Whole-head MEG-systems and modern spatial-filter-based analysis tools recently provided new possibilities to analyze non-invasively cerebral networks of human tremor syndromes. We compared tremor syndromes in Parkinsonian patients with a typical resting tremor as well as in patients with hepatic encephalopathy (HE) with a postural tremor called "mini-asterixis". In 6 patients with idiopathic Parkinson's disease (PD) we found strong coherence between the electromyography (EMG) of forearm muscles and activity in the contralateral primary motor cortex (M1) at tremor frequency but also at double tremor frequency.
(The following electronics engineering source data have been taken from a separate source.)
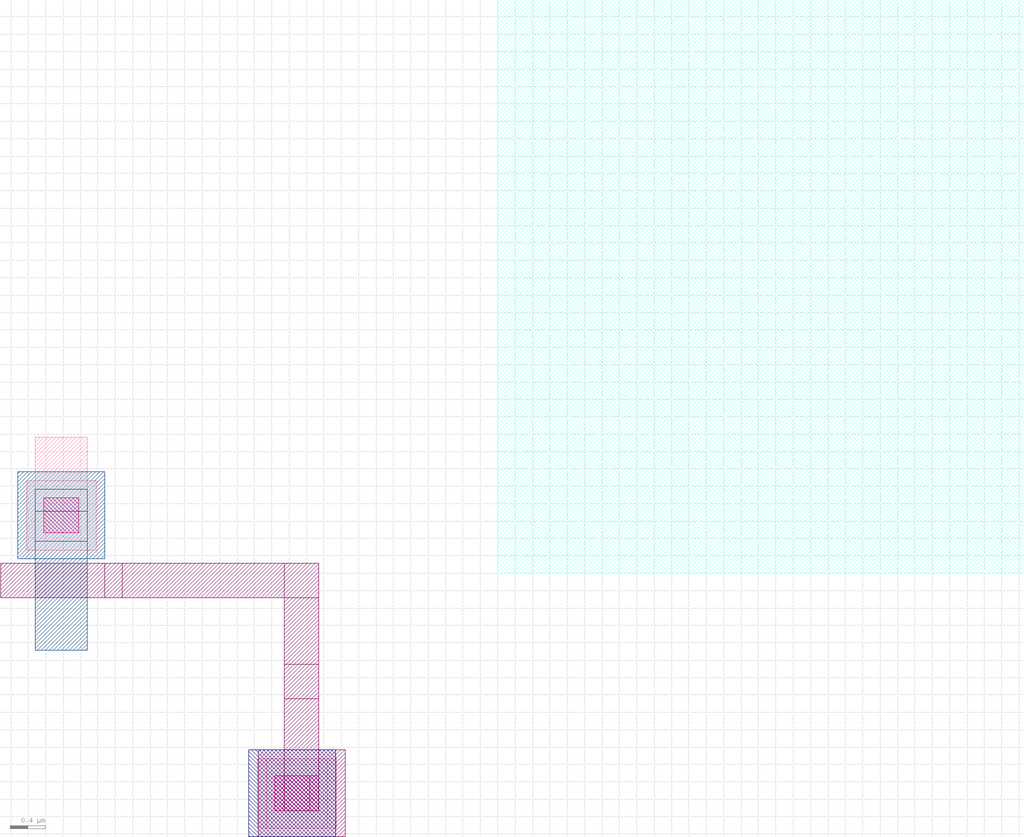
<source format=lef>
# Electric VLSI Design System, version 9.08e
# Thu Nov 20, 2025 17:26:34

# I used MOCMOS technology ...
# Why do we have metal layers called Mx but NOT the sam as layer nane or or layer function
# in mocmos.xml ?
# Why do we have POLY3 here, which is not present in our technology?

NAMESCASESENSITIVE ON ;
UNITS
  DATABASE MICRONS 20000 ;
END UNITS
MANUFACTURINGGRID 0.01 ;

LAYER M1
  TYPE ROUTING ;
END M1

LAYER M2
  TYPE ROUTING ;
END M2

LAYER M3
  TYPE ROUTING ;
END M3

LAYER M4
  TYPE ROUTING ;
END M4

LAYER M5
  TYPE ROUTING ;
END M5

LAYER M6
  TYPE ROUTING ;
END M6

LAYER CONT
  TYPE CUT ;
END CONT

LAYER VIA1
  TYPE CUT ;
END VIA1

LAYER VIA2
  TYPE CUT ;
END VIA2

LAYER VIA3
  TYPE CUT ;
END VIA3

LAYER VIA4
  TYPE CUT ;
END VIA4

LAYER VIA5
  TYPE CUT ;
END VIA5

LAYER POLY1
  TYPE MASTERSLICE ;
END POLY1

LAYER POLY2
  TYPE MASTERSLICE ;
END POLY2

LAYER POLY3
  TYPE MASTERSLICE ;
END POLY3

LAYER PDIFF
  TYPE MASTERSLICE ;
END PDIFF

LAYER NDIFF
  TYPE MASTERSLICE ;
END NDIFF

MACRO lef-test
  CLASS CORE ;
  FOREIGN lef-test 0 0 ;
  ORIGIN 0 0 ;
  SIZE 6.058 BY 6.598 ;
  SYMMETRY X Y ;
  SITE lef-test ;

  OBS
    LAYER M1 ;
      RECT -5.421 0.266 -4.621 1.066 ;
    LAYER NDIFF ;
      RECT -5.521 0.166 -4.521 1.166 ;
    LAYER CONT ;
      RECT -5.221 0.466 -4.821 0.866 ;
    LAYER M1 ;
      RECT -2.657 -2.932 -1.857 -2.132 ;
    LAYER POLY1 ;
      RECT -2.757 -3.032 -1.757 -2.032 ;
    LAYER CONT ;
      RECT -2.457 -2.732 -2.057 -2.332 ;
    LAYER NDIFF ;
      RECT -5.321 -0.884 -4.721 0.716 ;
    LAYER POLY1 ;
      RECT -5.721 -0.284 -4.321 0.116 ;
    LAYER M1 ;
      RECT -2.763 -2.932 -1.963 -2.132 ;
    LAYER PDIFF ;
      RECT -2.863 -3.032 -1.863 -2.032 ;
    LAYER CONT ;
      RECT -2.563 -2.732 -2.163 -2.332 ;
    LAYER M1 ;
      RECT -5.321 0.366 -4.721 1.566 ;
    LAYER NDIFF ;
      RECT -5.321 0.366 -4.721 0.966 ;
    LAYER POLY1 ;
      RECT -4.521 -0.284 -2.057 0.116 ;
      RECT -2.457 -1.445 -2.057 0.116 ;
    LAYER M1 ;
      RECT -2.763 -2.932 -1.857 -2.132 ;
    LAYER POLY1 ;
      RECT -2.457 -2.732 -2.057 -1.045 ;
  END
END lef-test

END LIBRARY

</source>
Furthermore, significant coherences were observed between M1 and medial wall areas (CMA/SMA), lateral premotor cortex, diencephalon, SII cortex, posterior parietal cortex and the contralateral cerebellum at tremor and, stronger, at double tremor frequency. In contrast, in 6 patients with "mini-asterixis" and HE due to chronic liver cirrhosis excessive corticomuscular coherence occurred at the individual tremor frequency between EMG and M1 activity. Interestingly, thalamus-M1 coupling was significantly altered towards lower frequencies matching the individual frequency of the mini-asterixis. Cerebro-muscular or cerebro-cerebral coupling at double tremor frequency was not observed. Therefore, "mini-asterixis" reflects most likely a pathologically decelerated and augmented synchronized rhythmical motor cortical output. This could be due to functional alterations in the M1-basal-ganglia-thalamo-cortical loops in severe HE. In summary, tremor syndromes in PD as well as in patients with HE and "mini-asterixis" are characterized by pathological oscillatory activity within cerebral networks of motor areas. However, the present study shows different mechanisms of tremor generation in PD and HE patients.